In terms of methodology, Exigen Services has been using distributed Agile methods, including Scrum, for systems development since 2002. Dr. Jeff Sutherland, an author of the Agile Manifesto and one of the co-inventors of Scrum, has recognized the expertise of Exigen Services in global distributed team management for large-scale Agile projects.

==Industrial==

- Insurance. Exigen Services and its partner, Exigen Insurance Solutions, have worked closely on several joint projects for the insurance industry. The basic technologies used in these projects are owned by Exigen Insurance Solutions. One of them is Exigen Insurance Process Backbone, which supports the automation of most core business processes of insurance companies. The new generation of Exigen Insurance Process Backbone is named Exigen Suite, and includes components such as PolicyCore and ClaimCore.
- Government. The company now known as Exigen Services has been providing software development and maintenance services to governmental institutions for nearly 20 years. In 1990, the founders of what is today Exigen Services Latvia started work on their first international project, the Artists Social Insurance System for a German government agency (Landesversicherungsanstalt Oldenburg/Bremen). In recent years, projects have been executed for numerous government clients in Latvia, including the Latvian Parliament, the Treasury of the Republic of Latvia, the Latvian State Revenue Service, the Latvian Postal Service, and the Riga City Council. Government sector clients in other countries have included the Ministry of Economy and Planning in Saudi Arabia and the Ministry of Labor and Taxes of Denmark (in joint projects with CSC).
- Financial. Exigen Services counts many banks among its customers. For example, in Latvia, the company developed a Data Warehouse System for Mortgage bank (Hipoteku banka). Other customer in the financial services sector is SEB.
- Telecom. T-Mobile has been a client of Exigen Services (formerly StarSoft) since 2004. Exigen Services runs an Offshore Development Center, employing an average of 160 employees, for T-Mobile projects. Other Exigen customers in the telecommunications field include Bell Aliant and Tele2 Latvia.
- Media. In 2004, two major record labels founded a joint venture with Exigen aimed at the development of a Shared Royalty Platform, a system for automatic calculation of the royalties, i.e., payments allocated to artists, producers and publishers for each purchase or view of copyrighted materials. Exigen Services provided its expertise in the development of this solution.
- Healthcare. One of the oldest clients of Exigen Services (formerly StarSoft) is a Danish affiliate of CSC. LABKA II, a joint project of Exigen Services and Computer Sciences Corporation since 2001, developed a complex laboratory information system for automatic collection of clinical analyses aimed to meet the demands of hospitals and clinical laboratories.

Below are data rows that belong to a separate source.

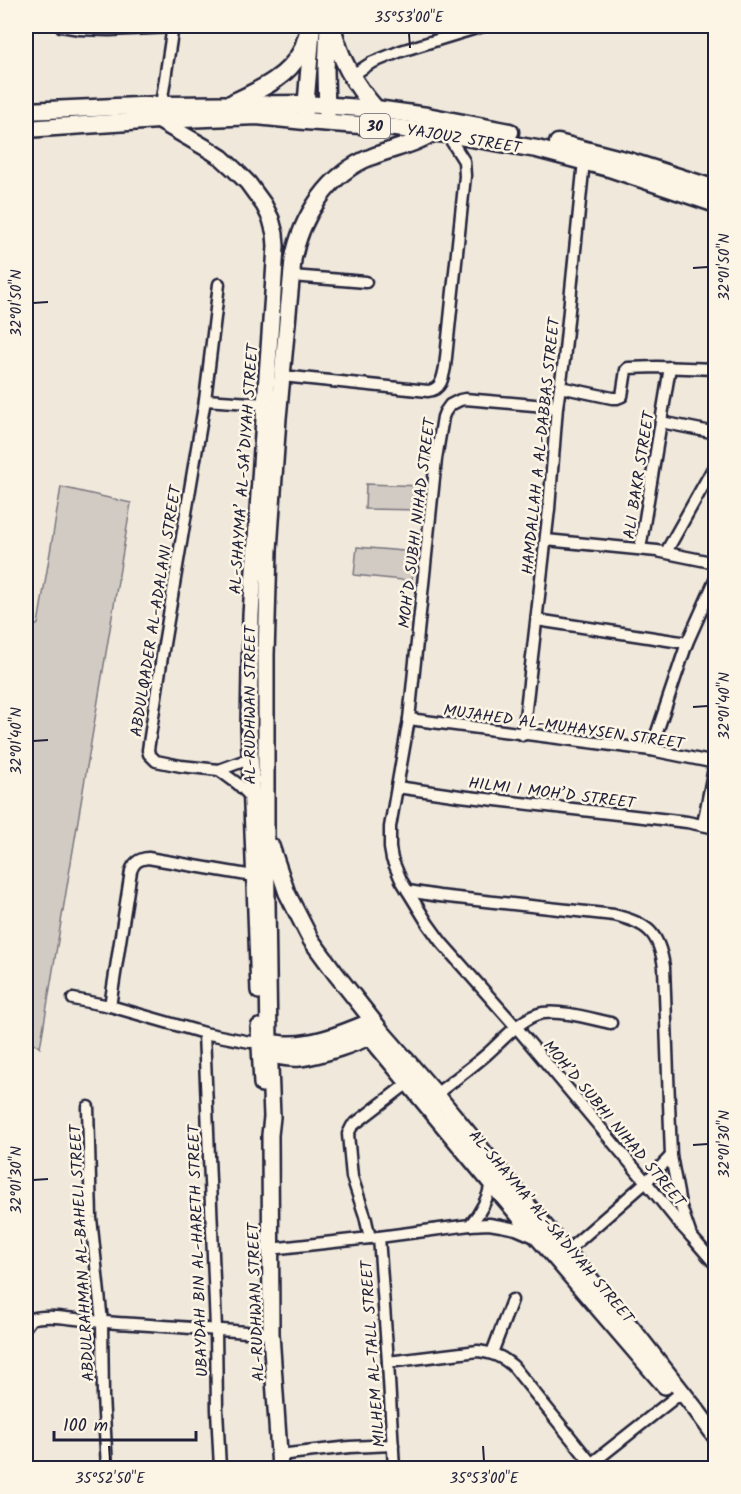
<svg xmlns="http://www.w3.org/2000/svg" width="741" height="1494" viewBox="0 0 741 1494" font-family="Kalam,sans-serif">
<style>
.green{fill:#d1cbc3;stroke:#7a767f;stroke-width:1.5}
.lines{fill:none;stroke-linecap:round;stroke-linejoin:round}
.street-casing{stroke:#22223b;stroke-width:15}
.secondary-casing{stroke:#22223b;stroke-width:20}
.primary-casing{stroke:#22223b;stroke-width:21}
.street{stroke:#fcf5e5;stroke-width:10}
.secondary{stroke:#fcf5e5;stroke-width:15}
.primary{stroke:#fcf5e5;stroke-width:16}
.ticks{fill:none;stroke:#22223b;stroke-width:2}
.labels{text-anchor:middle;stroke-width:5;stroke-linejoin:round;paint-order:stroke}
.shield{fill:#fcf5e5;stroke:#63616e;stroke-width:1.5}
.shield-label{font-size:15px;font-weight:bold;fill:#22223b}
.street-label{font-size:16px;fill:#22223b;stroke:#fcf5e5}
.neatline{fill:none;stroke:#22223b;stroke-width:2}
.ticks-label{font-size:15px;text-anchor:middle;fill:#22223b}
</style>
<rect width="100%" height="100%" fill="#efe8db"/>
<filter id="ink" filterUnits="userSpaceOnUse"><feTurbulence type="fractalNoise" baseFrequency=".0167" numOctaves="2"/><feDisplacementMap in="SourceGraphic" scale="12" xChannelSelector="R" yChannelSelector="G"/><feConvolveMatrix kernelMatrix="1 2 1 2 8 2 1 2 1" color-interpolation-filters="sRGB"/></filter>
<g filter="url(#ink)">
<g class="green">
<path d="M366 484 424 486 423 510 365 509Z"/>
<path d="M61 487 131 503 40 1048 26 1037V631L38 624Z"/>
<path d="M357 547 415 552 412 581 354 575Z"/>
</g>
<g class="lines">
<defs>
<g id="street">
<path d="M61 26 80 29 109 30 173 27"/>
<path d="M351 76 371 63 401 51 483 26"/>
<path d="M161 105 173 26"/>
<path d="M292 276 366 282"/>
<path d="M219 284 205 400 163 650 148 750 149 754 156 761 181 766 219 770 249 759"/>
<path d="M282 376 428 391C441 390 443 378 445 367L465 176 464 161 447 134"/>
<path d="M560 387 612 398H617L622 396 626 370 628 368 657 367 716 369"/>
<path d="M205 400 265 404"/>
<path d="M557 407 465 399 460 400 450 405 445 412 443 417 436 459 409 719 390 827V848L392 859 401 880 428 924 441 942 517 1028 646 1182 679 1223 691 1236"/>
<path d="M661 422 716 433"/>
<path d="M546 540 657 551 716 563"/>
<path d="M640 549 670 367"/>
<path d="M666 552 716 463"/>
<path d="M537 620 687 643"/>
<path d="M409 719 651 750 716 763"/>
<path d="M523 735 549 509 557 407 564 360 584 161"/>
<path d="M651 750 687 643 716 578"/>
<path d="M219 770 238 784 250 796"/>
<path d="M397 787 460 796 687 822 716 828"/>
<path d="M703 824 715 763"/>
<path d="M408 891 439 896 614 915C647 923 659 932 664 967L671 1156 680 1204 691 1236 716 1265"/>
<path d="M73 999 110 1006 204 1033 250 1042 259 1041"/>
<path d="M110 1006 131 871C134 862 139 859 148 858L253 876"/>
<path d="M204 1033 216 1329 217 1410 220 1468"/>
<path d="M436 1094C453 1081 471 1068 487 1054 502 1041 523 1016 543 1013 562 1010 592 1019 611 1023"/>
<path d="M88 1107 91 1218 102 1322 103 1396 107 1468"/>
<path d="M470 1225C481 1212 488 1200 491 1183"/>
<path d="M379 1237 388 1362 394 1468"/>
<path d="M370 1238 365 1216 352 1177 348 1134 352 1126 408 1083"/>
<path d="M270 1249 379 1237 470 1225 489 1224 501 1226 516 1229 537 1238"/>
<path d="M567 1251 646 1182 671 1156"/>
<path d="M26 1326 31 1319C51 1313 83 1321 104 1322 160 1326 216 1329 271 1334"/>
<path d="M492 1353 512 1300"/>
<path d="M388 1362 478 1351C492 1353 502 1356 513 1366L595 1468"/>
<path d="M279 1455 350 1447 393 1445"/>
<path d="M584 1468 591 1464 682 1392"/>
</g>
<g id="secondary">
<path d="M305 115 312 31"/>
<path d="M327 116 326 70 328 26"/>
<path d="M158 120 208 149 222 158 234 169 248 183 264 205 271 219 275 234 276 246 273 293 265 404 251 615 249 726 259 991"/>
<path d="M271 846 287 893 311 940 336 974 381 1031 436 1094 533 1212 631 1327 697 1411 716 1437"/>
<path d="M363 1025 370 1037 491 1183 665 1386"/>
<path d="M259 1027 262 1084"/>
<path d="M260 1041C269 1042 278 1044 288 1044 317 1045 344 1032 370 1022"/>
<path d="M262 1052C274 1056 287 1059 300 1058 322 1055 358 1043 377 1033"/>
<path d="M280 1468 271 1334 270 1135 272 1117 269 1042 266 832V655L269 550 278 418 293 260C301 217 329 173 371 157 393 148 415 145 435 132"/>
</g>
<g id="primary">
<path d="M332 26C340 59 353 83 376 109"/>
<path d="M234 102C259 90 287 78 301 52 305 44 307 34 310 26"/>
<path d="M26 111 161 105 305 104 376 109 427 116 510 132"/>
<path d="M26 129 158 120 257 116 305 121 387 127 447 134 537 149 609 168 716 204"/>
<path d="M558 143 632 162 716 189"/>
</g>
</defs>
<use href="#street" class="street-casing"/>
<use href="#secondary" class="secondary-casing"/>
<use href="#primary" class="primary-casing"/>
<use href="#street" class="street"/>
<use href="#secondary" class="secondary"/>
<use href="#primary" class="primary"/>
</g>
</g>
<path class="ticks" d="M409 33 410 48M693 268 708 267M33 303 48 302M693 707 708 706M33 741 48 740M693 1145 708 1144M33 1180 48 1179M109 1446 110 1461M483 1446 484 1461"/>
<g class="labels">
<rect class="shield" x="360" y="114" width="30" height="24" rx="4.5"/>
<g class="shield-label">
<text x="375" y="131">30</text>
</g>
<g class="street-label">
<text transform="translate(464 138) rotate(9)" y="6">YAJOUZ STREET</text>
<text transform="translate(540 446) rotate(-84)" y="6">HAMDALLAH A AL-DABBAS STREET</text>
<text transform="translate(243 469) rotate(-86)" y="6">AL-SHAYMA’ AL-SA’DIYAH STREET</text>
<text transform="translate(638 475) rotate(-81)" y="6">ALI BAKR STREET</text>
<text transform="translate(416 523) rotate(-83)" y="6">MOH’D SUBHI NIHAD STREET</text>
<text transform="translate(155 611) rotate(-81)" y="6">ABDULQADER AL-ADALANI STREET</text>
<text transform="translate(249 705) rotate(-90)" y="6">AL-RUDHWAN STREET</text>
<text transform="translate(564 726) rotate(8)" y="6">MUJAHED AL-MUHAYSEN STREET</text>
<text transform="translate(552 792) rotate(7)" y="6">HILMI I MOH’D STREET</text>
<text transform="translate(615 1123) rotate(50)" y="6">MOH’D SUBHI NIHAD STREET</text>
<text transform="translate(552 1226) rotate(50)" y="6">AL-SHAYMA' AL-SA'DIYAH STREET</text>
<text transform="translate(197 1251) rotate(-92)" y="6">UBAYDAH BIN AL-HARETH STREET</text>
<text transform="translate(81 1253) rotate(-93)" y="6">ABDULRAHMAN AL-BAHELI STREET</text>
<text transform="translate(255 1302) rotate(-92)" y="6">AL-RUDHWAN STREET</text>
<text transform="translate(372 1354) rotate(-94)" y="6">MILHEM AL-TALL STREET</text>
</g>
</g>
<rect width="741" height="1494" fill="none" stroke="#fcf5e5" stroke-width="66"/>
<path d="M54 1431v9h142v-9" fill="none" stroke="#22223b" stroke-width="3"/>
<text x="63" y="1431" font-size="18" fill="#22223b" stroke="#fcf5e5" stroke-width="4.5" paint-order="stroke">100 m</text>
<rect x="33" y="33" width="675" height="1428" class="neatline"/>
<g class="ticks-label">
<text x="409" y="22">35°53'00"E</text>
<text transform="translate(724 267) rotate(-90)" y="5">32°01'50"N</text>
<text transform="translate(16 303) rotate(-90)" y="5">32°01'50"N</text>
<text transform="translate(724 706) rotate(-90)" y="5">32°01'40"N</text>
<text transform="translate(16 741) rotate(-90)" y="5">32°01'40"N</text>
<text transform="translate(724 1144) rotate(-90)" y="5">32°01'30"N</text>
<text transform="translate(16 1180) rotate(-90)" y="5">32°01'30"N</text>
<text x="110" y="1483">35°52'50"E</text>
<text x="484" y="1483">35°53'00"E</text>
</g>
</svg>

The LABKA II system has been in use since 2007.
- Another example of a medical project is a partnership with Sesame Communications for the creation of an online communications solution for dental and orthodontic offices.

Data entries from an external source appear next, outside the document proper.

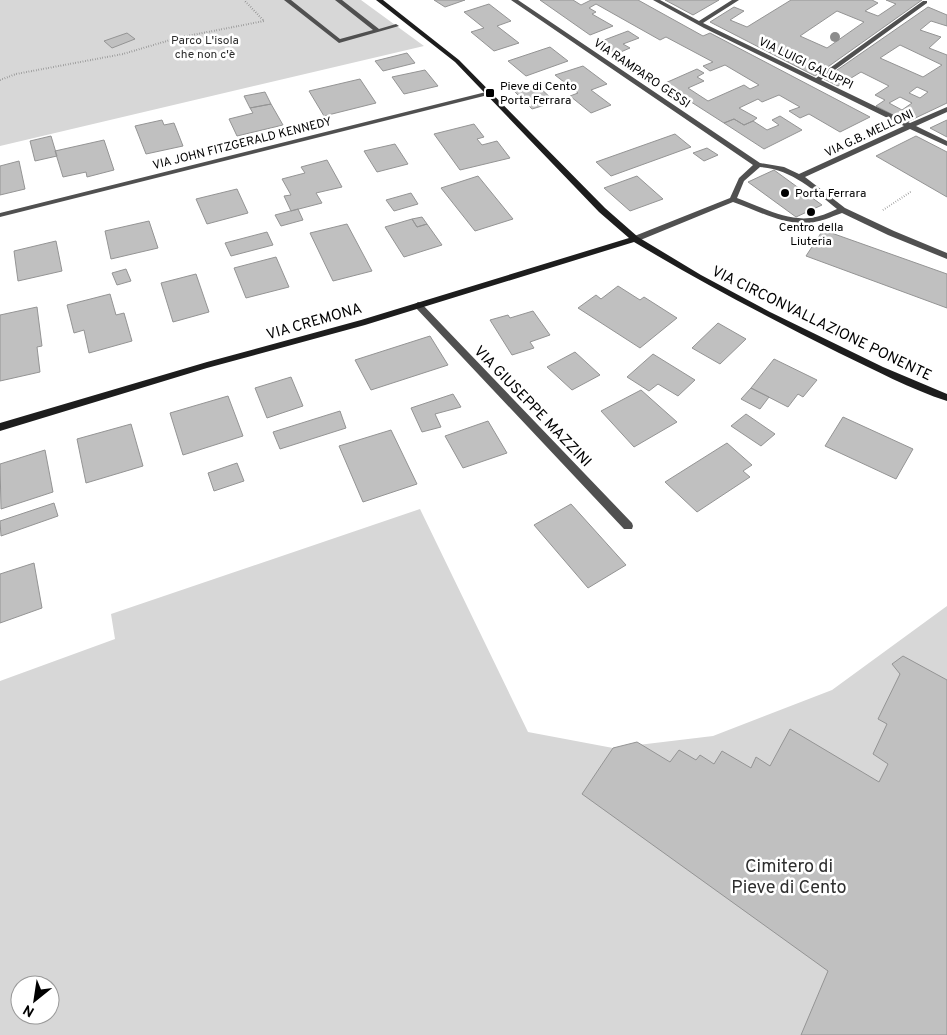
<svg xmlns="http://www.w3.org/2000/svg" width="947" height="1035" viewBox="0 0 947 1035" font-family="Overpass,sans-serif">
  <style>
    .green { fill: #d7d7d7; fill-rule: evenodd }
    .building { fill: #c0c0c0; stroke: #949494; fill-rule: evenodd }
    .lines { fill: none; stroke-linecap: round; stroke-linejoin: round }
    .path { stroke: #727272; stroke-width: 2; stroke-dasharray: 0.5 2; stroke-linecap: butt }
    .lane { fill: #505050; fill-rule: evenodd }
    .street { fill: #505050; fill-rule: evenodd }
    .secondary { fill: #1d1d1d; fill-rule: evenodd }
    .tree { fill: #8c8c8c }
    .poi-dot { fill: #000; stroke: #fff; stroke-width: 2 }
    .labels { text-anchor: middle; stroke-width: 5; stroke-linejoin: round; paint-order: stroke }
    .far-park-label { font-size: 12px; fill: #2e2e2e; stroke: #fff }
    .far-street-label { font-size: 12px; fill: #000; stroke: #fff }
    .far-poi-label { font-size: 12px; fill: #000; stroke: #fff; text-anchor: start }
    .street-label { font-size: 15px; fill: #000; stroke: #fff }
    .near-park-label { font-size: 18px; fill: #2e2e2e; stroke: #fff }
  </style>
  <rect width="100%" height="100%" fill="#fff"/>
  <path class="green" d="M0 0H361L424 46 0 146Z
    M420 509 528 732 613 748 713 736 832 690 947 606V1035H0V681L115 639 111 614ZM20 985H50V1015H20Z"/>
  <path class="building" d="M434 0H465L445 7Z
    M540 0H573L581 5 591 0H638L703 36 710 33 870 117 840 132 809 114 800 118 789 111 800 107 779 95 762 102 758 99 739 108 757 118 753 121 744 125 734 119 724 123 663 84 697 69 704 73 697 77 704 81 688 88 708 101 744 85 750 89 759 85 725 65 710 71 703 66 713 62 666 37 660 40 596 4 589 8 596 12 592 14 613 26 590 35Z
    M665 0H719L693 15Z
    M791 0H872L878 3 865 11 878 16 896 4 886 0H922L815 76 710 22 734 7 744 11 730 20 747 27ZM837 11 864 22 827 48 800 36Z
    M489 4 511 21 497 26 519 43 494 51 471 32 484 28 464 12Z
    M928 7 947 15V26L931 21 920 30 941 37 929 48 947 55V103L907 122 876 106 885 100 875 95 889 86 861 72 838 86 824 79ZM900 45 942 65 923 77 880 58ZM917 87 928 92 920 98 909 93ZM900 97 912 103 902 110 889 103Z
    M628 31 639 38 623 44 630 48 616 54 599 42Z
    M127 33 135 39 112 48 104 41Z
    M550 47 568 61 526 76 508 61Z
    M407 53 415 63 383 71 375 61Z
    M583 66 607 84 591 90 611 105 591 113 570 96 578 93 555 75Z
    M425 70 438 86 404 94 392 77Z
    M360 79 376 103 324 116 309 91Z
    M537 85 555 102 532 109 515 92Z
    M265 92 271 104 250 108 244 96Z
    M271 104 283 125 237 136 229 119 253 113 250 108Z
    M780 116 802 130 764 149 724 123 734 119 744 125 753 121 767 130 779 125 772 120Z
    M162 120 164 125 174 123 183 146 146 154 135 126Z
    M947 120V137L930 128Z
    M474 124 484 137 477 139 482 145 497 141 510 158 460 170 434 134Z
    M675 134 691 147 611 176 596 162Z
    M51 136 57 156 35 161 30 141Z
    M916 136 947 152V197L876 156Z
    M104 140 114 170 87 177 86 172 63 177 55 151Z
    M395 144 408 164 377 172 364 151Z
    M707 148 718 155 704 161 693 153Z
    M327 160 342 187 316 193 322 203 291 211 284 196 291 195 282 179 305 173 301 167Z
    M19 161 25 189 0 195V166Z
    M774 170 822 205 796 217 748 182Z
    M478 176 513 219 475 231 441 188Z
    M637 176 663 199 630 211 604 188Z
    M237 189 248 213 207 224 196 199Z
    M411 193 418 204 394 211 386 200Z
    M298 209 303 220 281 226 275 215Z
    M422 217 427 224 417 227 412 219Z
    M412 219 417 227 427 224 442 245 404 257 385 227Z
    M149 221 158 248 111 259 105 231Z
    M347 224 372 271 333 281 310 233Z
    M823 230 947 274V308L806 256Z
    M267 232 273 245 231 256 225 243Z
    M56 241 62 271 18 281 14 251Z
    M276 257 289 287 246 298 234 268Z
    M126 269 131 281 117 285 112 273Z
    M196 274 209 312 173 322 161 283Z
    M618 286 640 300 644 297 677 318 640 348 578 308 596 295 601 299Z
    M110 294 116 315 124 313 132 341 89 353 84 330 74 333 67 305Z
    M37 307 42 346 37 347 40 372 0 381V315Z
    M533 311 550 335 530 342 534 348 512 355 490 320 508 315 510 318Z
    M718 323 746 339 720 364 692 348Z
    M430 336 448 365 371 390 355 360Z
    M575 352 600 375 572 390 547 367Z
    M653 354 695 380 678 396 658 384 649 391 627 377Z
    M774 359 817 380 803 397 798 394 788 407 751 388Z
    M291 377 303 406 267 418 255 388Z
    M751 388 769 397 760 409 741 399Z
    M641 390 677 422 634 447 601 411Z
    M453 394 461 407 435 414 441 427 422 432 411 408Z
    M228 396 243 436 183 455 170 413Z
    M340 411 346 428 280 449 273 432Z
    M746 414 775 434 761 446 731 426Z
    M843 417 913 449 896 479 825 446Z
    M488 421 507 453 463 468 445 436Z
    M131 424 143 466 86 483 77 439Z
    M391 430 417 484 363 502 339 446Z
    M727 443 752 465 743 471 750 477 697 512 665 482Z
    M45 450 53 492 1 509 0 464Z
    M237 463 244 481 214 491 208 473Z
    M54 503 58 516 1 536 0 521Z
    M571 504 626 565 588 588 534 525Z
    M34 563 42 608 0 623V574Z
    M903 656 947 680V1035H801L828 971 582 794 613 748 637 742 670 762 679 750 696 760 700 755 714 764 722 751 751 768 756 757 770 766 790 729 879 782 888 764 873 754 887 724 878 719 900 674 892 664Z"/>
  <g class="lines">
    <path class="path" d="M0 80 16 74 123 54 177 38 264 21 244 0
      M883 210 912 191"/>
    <path class="lane" d="M284 0H291L340 39 373 30 335 0H342L379 29 396 24 399 26 339 43Z"/>
    <path class="street" d="M511 0H518L760 163 784 167 799 174 904 126 704 28 653 0H660L699 21 732 0H739L703 23 816 78 923 1H927V3L821 80 910 123 947 107V112L916 126 947 141V146L910 129 805 177 845 208 894 231 947 253V259L888 235 842 213C831 217 820 222 808 223 783 225 756 210 733 202L638 241H632V237L730 198 739 178 753 165ZM760 167C791 169 814 190 837 209 828 213 819 217 810 218 786 221 759 206 737 198L744 181Z
      M490 91 493 93 492 94 0 217V213Z
      M418 302 421 303 632 523 633 526 632 529H624L415 307 414 305Z"/>
    <path class="secondary" d="M376 0H383L459 60 605 208 638 237 701 275 770 312 883 367 947 394V401C912 390 873 369 839 353 769 318 701 282 634 242L365 325 207 368 0 431V423L207 362 361 320 629 238 599 212 455 62Z"/>
  </g>
  <circle class="tree" cx="835" cy="37" r="5"/>
  <g class="poi-dot">
    <rect x="485" y="88" width="10" height="10" rx="2.5"/>
    <circle cx="785" cy="193" r="5"/>
    <circle cx="811" cy="212" r="5"/>
  </g>
  <g class="labels">
    <g class="far-park-label">
      <text x="205" y="44">Parco L'isola<tspan x="205" dy="14">che non c'è</tspan></text>
    </g>
    <g class="far-street-label">
      <text transform="translate(806 63) rotate(26)" y="4">VIA LUIGI GALUPPI</text>
      <text transform="translate(642 73) rotate(34)" y="4">VIA RAMPARO GESSI</text>
      <text transform="translate(869 133) rotate(-25)" y="4">VIA G.B. MELLONI</text>
      <text transform="translate(242 143) rotate(-14)" y="4">VIA JOHN FITZGERALD KENNEDY</text>
    </g>
    <g class="far-poi-label">
      <text x="500" y="90">Pieve di Cento<tspan x="500" dy="14">Porta Ferrara</tspan></text>
      <text x="795" y="197">Porta Ferrara</text>
      <text x="811" y="231" text-anchor="middle">Centro della<tspan x="811" dy="14">Liuteria</tspan></text>
    </g>
    <g class="street-label">
      <text transform="translate(314 321) rotate(-16)" y="5">VIA CREMONA</text>
      <text transform="translate(822 323) rotate(26)" y="5">VIA CIRCONVALLAZIONE PONENTE</text>
      <text transform="translate(533 406) rotate(46)" y="5">VIA GIUSEPPE MAZZINI</text>
    </g>
    <g class="near-park-label">
      <text x="789" y="872">Cimitero di<tspan x="789" dy="21">Pieve di Cento</tspan></text>
    </g>
  </g>
  <g transform="translate(35 1000) rotate(210)"><circle r="24" fill="#ffffff" stroke="#999999"/>
  <path d="M0-4L9 19L0 12L-9 19Z" fill="#000000"/>
  <text y="-8" font-size="14" font-weight="bold" text-anchor="middle" fill="#000000">N</text>
  </g>
</svg>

- High tech. Like many Eastern European application outsourcing vendors, Exigen Services has a number of clients in the high tech industry. Among them there are Sun Microsystems, Intel; Macromedia (Adobe) and Omniture.
- Logistics/warehouse. In 1999-2003, Exigen Services, together with Berghof, executed a series of projects for end customers such as Adidas, Schreyer, Busch-Jäger, etc.

=== Patron of the University of Latvia ===
Exigen Services Latvia is a silver patron of the University of Latvia. Supports the University of Latvia since 2003 by donating to educational, scientific and cultural projects, including the participation of students of the University of Latvia in international programming competitions.